Saved entries
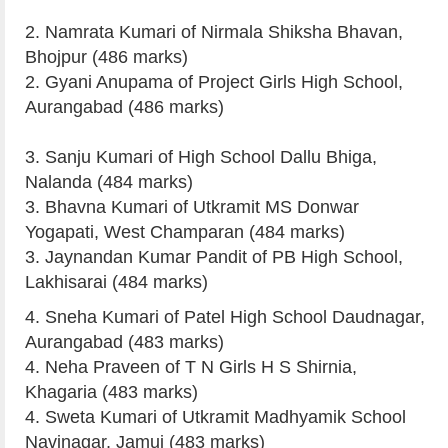
2. Namrata Kumari of Nirmala Shiksha Bhavan,
Bhojpur (486 marks)
2. Gyani Anupama of Project Girls High School,
Aurangabad (486 marks)
3. Sanju Kumari of High School Dallu Bhiga,
Nalanda (484 marks)
3. Bhavna Kumari of Utkramit MS Donwar
Yogapati, West Champaran (484 marks)
3. Jaynandan Kumar Pandit of PB High School,
Lakhisarai (484 marks)
4. Sneha Kumari of Patel High School Daudnagar,
Aurangabad (483 marks)
4. Neha Praveen of T N Girls H S Shirnia,
Khagaria (483 marks)
4. Sweta Kumari of Utkramit Madhyamik School
Navinagar, Jamui (483 marks)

WORK INSTRUCTION
Repeat every record above exactly, but drop the pictures.

WRITTEN ANSWER
2. Namrata Kumari of Nirmala Shiksha Bhavan,
Bhojpur (486 marks)
2. Gyani Anupama of Project Girls High School,
Aurangabad (486 marks)
3. Sanju Kumari of High School Dallu Bhiga,
Nalanda (484 marks)
3. Bhavna Kumari of Utkramit MS Donwar
Yogapati, West Champaran (484 marks)
3. Jaynandan Kumar Pandit of PB High School,
Lakhisarai (484 marks)
4. Sneha Kumari of Patel High School Daudnagar,
Aurangabad (483 marks)
4. Neha Praveen of T N Girls H S Shirnia,
Khagaria (483 marks)
4. Sweta Kumari of Utkramit Madhyamik School
Navinagar, Jamui (483 marks)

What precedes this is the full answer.